• AIM OF THE EXERCISE:
Your job with the data below is to output exactly the lines from the one holding "ring tip: (296, 266)" down to the one holding "pinky pip: (489, 656)", both included, and no others.

• Source records:
------------------------------------------------------------------------
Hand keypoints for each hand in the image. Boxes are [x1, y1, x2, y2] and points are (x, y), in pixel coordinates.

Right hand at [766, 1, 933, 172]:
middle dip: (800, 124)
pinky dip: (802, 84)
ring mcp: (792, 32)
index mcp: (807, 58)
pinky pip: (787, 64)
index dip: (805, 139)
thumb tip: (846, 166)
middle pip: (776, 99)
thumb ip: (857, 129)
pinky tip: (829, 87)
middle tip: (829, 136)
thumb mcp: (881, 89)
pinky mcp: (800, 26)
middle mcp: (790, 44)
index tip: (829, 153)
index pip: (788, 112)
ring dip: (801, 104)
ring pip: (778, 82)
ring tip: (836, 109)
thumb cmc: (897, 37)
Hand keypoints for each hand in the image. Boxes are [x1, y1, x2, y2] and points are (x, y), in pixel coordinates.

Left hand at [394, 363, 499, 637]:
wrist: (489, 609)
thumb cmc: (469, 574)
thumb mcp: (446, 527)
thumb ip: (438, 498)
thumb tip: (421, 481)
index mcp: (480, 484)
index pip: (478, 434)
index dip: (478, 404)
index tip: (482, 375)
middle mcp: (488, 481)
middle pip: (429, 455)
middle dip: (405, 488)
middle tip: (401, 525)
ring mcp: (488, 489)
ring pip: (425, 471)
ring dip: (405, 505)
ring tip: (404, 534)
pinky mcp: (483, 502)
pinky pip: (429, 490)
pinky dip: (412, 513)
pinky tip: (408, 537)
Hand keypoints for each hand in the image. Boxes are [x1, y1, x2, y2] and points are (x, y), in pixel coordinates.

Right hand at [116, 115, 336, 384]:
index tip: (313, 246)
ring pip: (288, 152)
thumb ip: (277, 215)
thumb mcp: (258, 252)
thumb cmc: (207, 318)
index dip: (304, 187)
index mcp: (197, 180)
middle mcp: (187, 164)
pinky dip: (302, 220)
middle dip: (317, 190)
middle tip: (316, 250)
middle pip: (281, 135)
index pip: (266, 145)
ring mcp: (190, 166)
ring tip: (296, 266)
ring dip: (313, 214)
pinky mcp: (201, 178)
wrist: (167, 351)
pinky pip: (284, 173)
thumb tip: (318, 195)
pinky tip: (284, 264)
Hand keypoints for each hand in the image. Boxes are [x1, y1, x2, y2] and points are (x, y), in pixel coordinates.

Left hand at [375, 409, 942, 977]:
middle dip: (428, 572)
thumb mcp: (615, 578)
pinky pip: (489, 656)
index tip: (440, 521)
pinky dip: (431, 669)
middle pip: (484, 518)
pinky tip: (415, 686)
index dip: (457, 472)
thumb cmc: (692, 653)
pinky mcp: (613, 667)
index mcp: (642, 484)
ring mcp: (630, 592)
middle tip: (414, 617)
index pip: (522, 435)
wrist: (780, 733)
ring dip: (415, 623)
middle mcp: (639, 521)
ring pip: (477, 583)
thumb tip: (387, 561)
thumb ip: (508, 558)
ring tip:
------------------------------------------------------------------------
• RESULT BELOW:
ring tip: (296, 266)
ring dip: (313, 214)
pinky mcp: (201, 178)
wrist: (167, 351)
pinky pip: (284, 173)
thumb tip: (318, 195)
pinky tip: (284, 264)
Hand keypoints for each hand in the image. Boxes are [x1, y1, x2, y2] and points are (x, y), in pixel coordinates.

Left hand at [375, 409, 942, 977]:
middle dip: (428, 572)
thumb mcp: (615, 578)
pinky pip: (489, 656)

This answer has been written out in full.